Abstract
Background: Both obesity and smoking are common in schizophrenia patients taking clozapine, causing cardiovascular disease and premature deaths. Methods: Two hundred and thirty-seven patients with schizophrenia or related psychoses treated with clozapine completed the Liverpool University Neuroleptic Assessment Scale (LUNSERS) and a questionnaire including current height, weight, changes therein and smoking status. Aims: The aim of this study was to analyze weight and weight change in smoking and non-smoking patients taking clozapine. A possible interaction between obesity and smoking was explored. Results: No association was found between weight change and smoking status during clozapine treatment. There was no significant difference in body mass index (BMI) between non-smokers and smokers. In the analysis of covariance (ANCOVA) with BMI as the dependent variable, the best fitting model comprised age, sex, intensity of sedation, and reported amount of smoking as explanatory variables (ηp2= 0.116; P = 0.029; power = 0.750). None of the explanatory proportions of any single factor was significant. Conclusions: Estimated according to reported weight gain and BMI, no difference was found between smoking and non-smoking clozapine-treated patients. Number of cigarettes smoked explained BMI if age and sex were taken into account. This result is in line with the findings of some general population studies, where heavy smoking has been associated with a greater risk of obesity.
Acknowledgements
This study was funded by the Satakunta Hospital District Research Foundation (EVO-funding). Acknowledgements to Ms. Ulla Hohtari-Kivimäki MHS (Health Sci.) for valuable help with data collection and to Heini Huhtala Ph.D. for helping us design the statistical methods of the study.

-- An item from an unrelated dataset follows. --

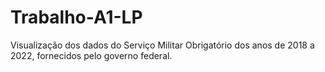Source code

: # Trabalho-A1-LP

Visualização dos dados do Serviço Militar Obrigatório dos anos de 2018 a 2022, fornecidos pelo governo federal.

Declaration of interest: N.S. has received support from Bristol-Myers Squibb and Janssen-Cilag for participating international congresses. E.L has received support from Otsuka for participating international congresses. M.V has consulted for AstraZeneca and Eli Lilly; conducted clinical trials for Bristol-Myers Squibb and received support from Bristol-Myers Squibb, Eli Lilly and Lundbeck for participating international congresses and received research grant from Lundbeck and Pfizer. O.K has consulted for Janssen-Cilag and Lundbeck.
The authors has not received any support from clozapine producers and are alone responsible for the content and writing of the paper.